* Activity
Pick out each line in these entries that contains the string "Agar".

[Saved entries]
<<<<

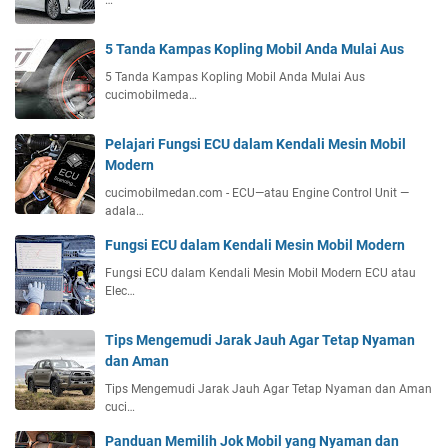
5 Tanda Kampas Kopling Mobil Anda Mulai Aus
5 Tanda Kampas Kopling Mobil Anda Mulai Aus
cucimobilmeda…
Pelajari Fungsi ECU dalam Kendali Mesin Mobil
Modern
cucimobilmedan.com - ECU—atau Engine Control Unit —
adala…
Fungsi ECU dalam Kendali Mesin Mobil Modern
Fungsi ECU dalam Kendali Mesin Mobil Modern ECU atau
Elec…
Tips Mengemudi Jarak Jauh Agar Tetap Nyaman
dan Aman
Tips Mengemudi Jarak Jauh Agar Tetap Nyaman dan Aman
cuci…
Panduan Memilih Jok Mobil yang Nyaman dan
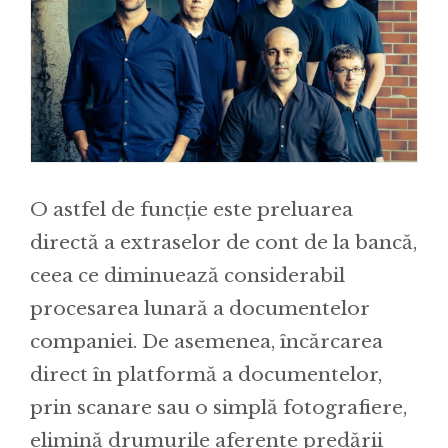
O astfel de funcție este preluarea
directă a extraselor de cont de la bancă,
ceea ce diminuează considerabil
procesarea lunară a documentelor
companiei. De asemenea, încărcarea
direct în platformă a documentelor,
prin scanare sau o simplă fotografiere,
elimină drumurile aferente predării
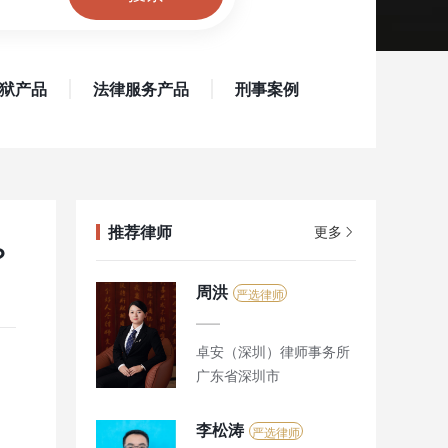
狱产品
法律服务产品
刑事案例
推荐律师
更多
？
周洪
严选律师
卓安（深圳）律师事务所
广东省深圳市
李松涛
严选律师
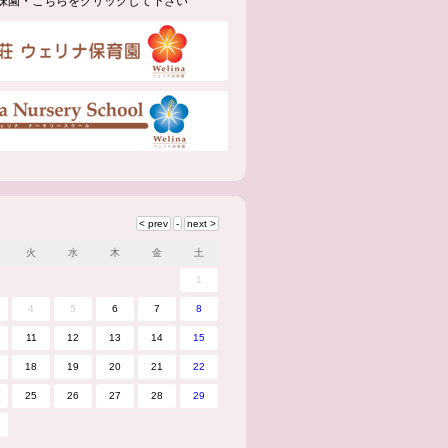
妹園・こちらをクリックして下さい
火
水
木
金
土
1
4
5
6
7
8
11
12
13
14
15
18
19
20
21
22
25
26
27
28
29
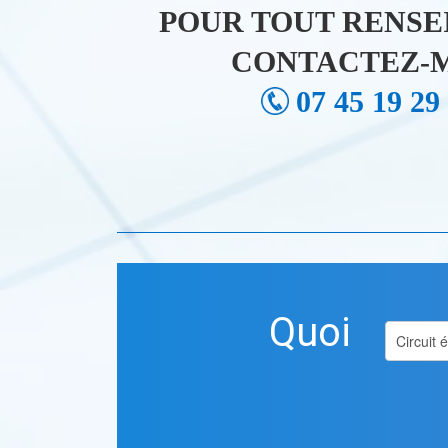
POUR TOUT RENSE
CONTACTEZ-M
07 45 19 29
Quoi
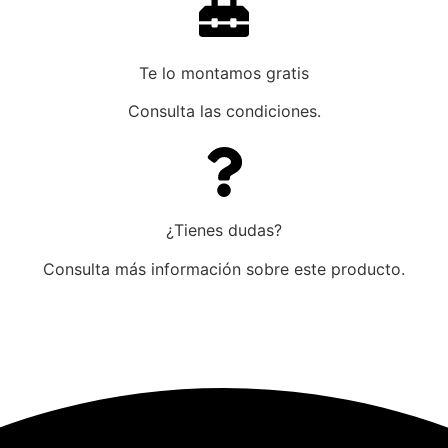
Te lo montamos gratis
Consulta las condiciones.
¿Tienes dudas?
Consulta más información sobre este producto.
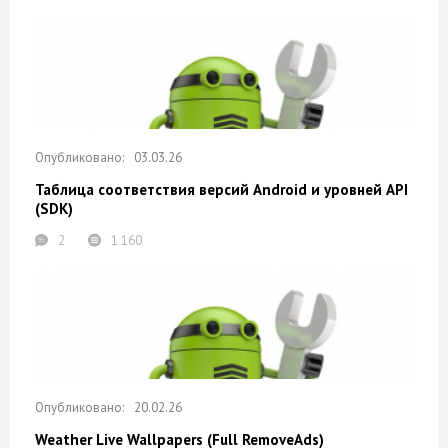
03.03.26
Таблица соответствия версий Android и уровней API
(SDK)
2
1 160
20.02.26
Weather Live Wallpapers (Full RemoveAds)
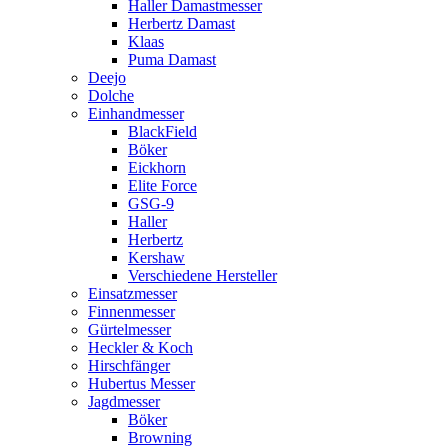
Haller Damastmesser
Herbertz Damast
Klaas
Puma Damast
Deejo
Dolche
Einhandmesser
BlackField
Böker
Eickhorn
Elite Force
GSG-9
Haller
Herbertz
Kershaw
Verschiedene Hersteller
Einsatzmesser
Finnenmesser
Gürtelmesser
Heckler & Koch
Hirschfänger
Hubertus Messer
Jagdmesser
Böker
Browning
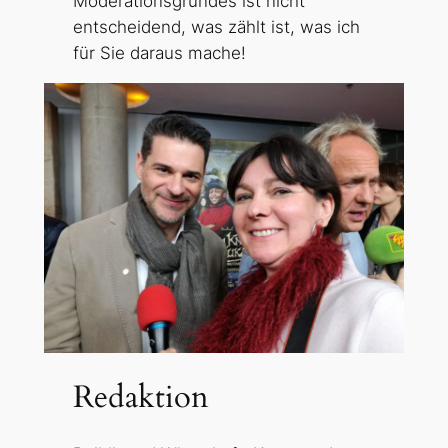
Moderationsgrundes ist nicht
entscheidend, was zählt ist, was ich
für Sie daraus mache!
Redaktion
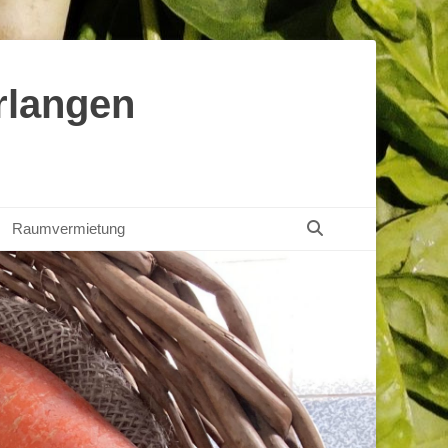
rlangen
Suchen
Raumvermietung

>>>>
<<<<

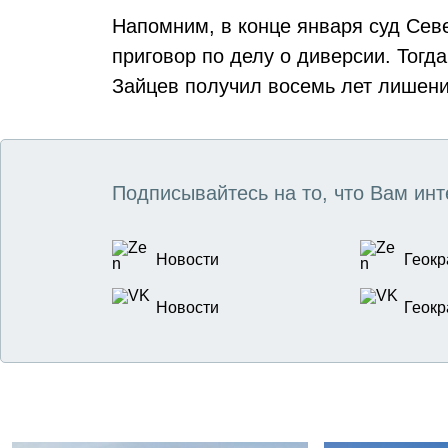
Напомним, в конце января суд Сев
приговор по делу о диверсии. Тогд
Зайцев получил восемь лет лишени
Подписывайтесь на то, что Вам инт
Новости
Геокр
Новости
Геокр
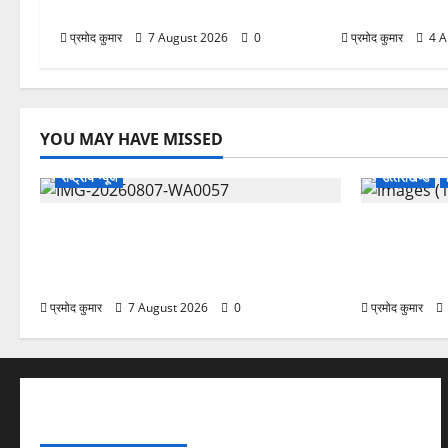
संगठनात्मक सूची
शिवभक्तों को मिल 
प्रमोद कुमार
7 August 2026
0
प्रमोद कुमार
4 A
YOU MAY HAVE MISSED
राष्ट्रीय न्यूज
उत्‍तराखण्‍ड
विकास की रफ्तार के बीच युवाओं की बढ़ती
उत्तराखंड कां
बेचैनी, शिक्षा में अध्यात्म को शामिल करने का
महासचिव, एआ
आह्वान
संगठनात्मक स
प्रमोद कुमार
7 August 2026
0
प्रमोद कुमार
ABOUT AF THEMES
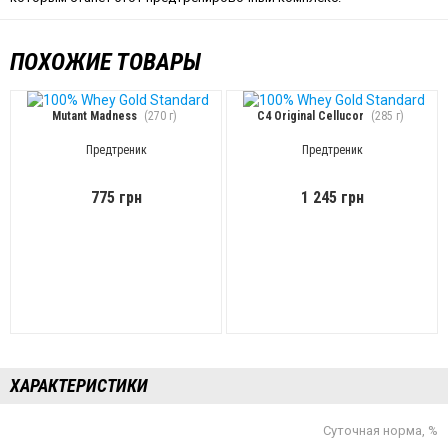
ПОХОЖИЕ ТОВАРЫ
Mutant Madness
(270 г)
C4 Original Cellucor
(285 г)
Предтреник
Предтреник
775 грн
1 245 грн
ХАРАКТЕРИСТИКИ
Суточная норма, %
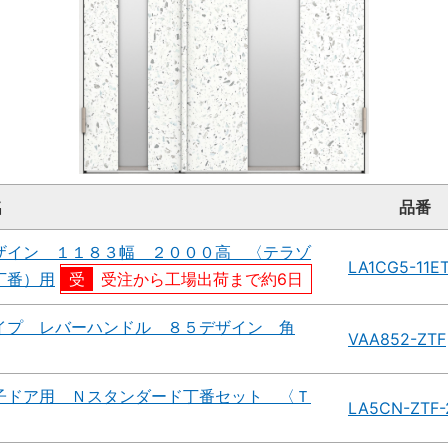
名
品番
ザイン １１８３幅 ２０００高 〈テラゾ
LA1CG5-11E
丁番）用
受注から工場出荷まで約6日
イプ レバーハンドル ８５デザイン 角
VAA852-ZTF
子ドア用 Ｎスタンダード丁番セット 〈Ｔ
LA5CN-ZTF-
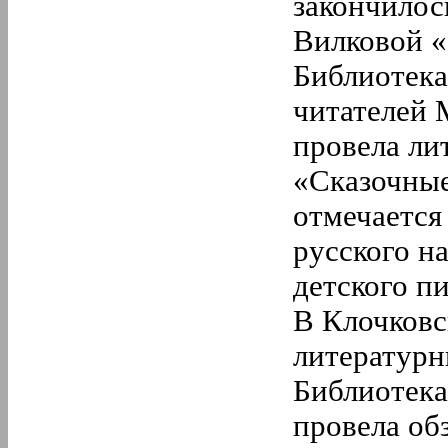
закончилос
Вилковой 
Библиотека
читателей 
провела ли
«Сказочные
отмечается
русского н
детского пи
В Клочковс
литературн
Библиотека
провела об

>>>>

* Response to the exercise
Tips Mengemudi Jarak Jauh Agar Tetap Nyaman
Tips Mengemudi Jarak Jauh Agar Tetap Nyaman dan Aman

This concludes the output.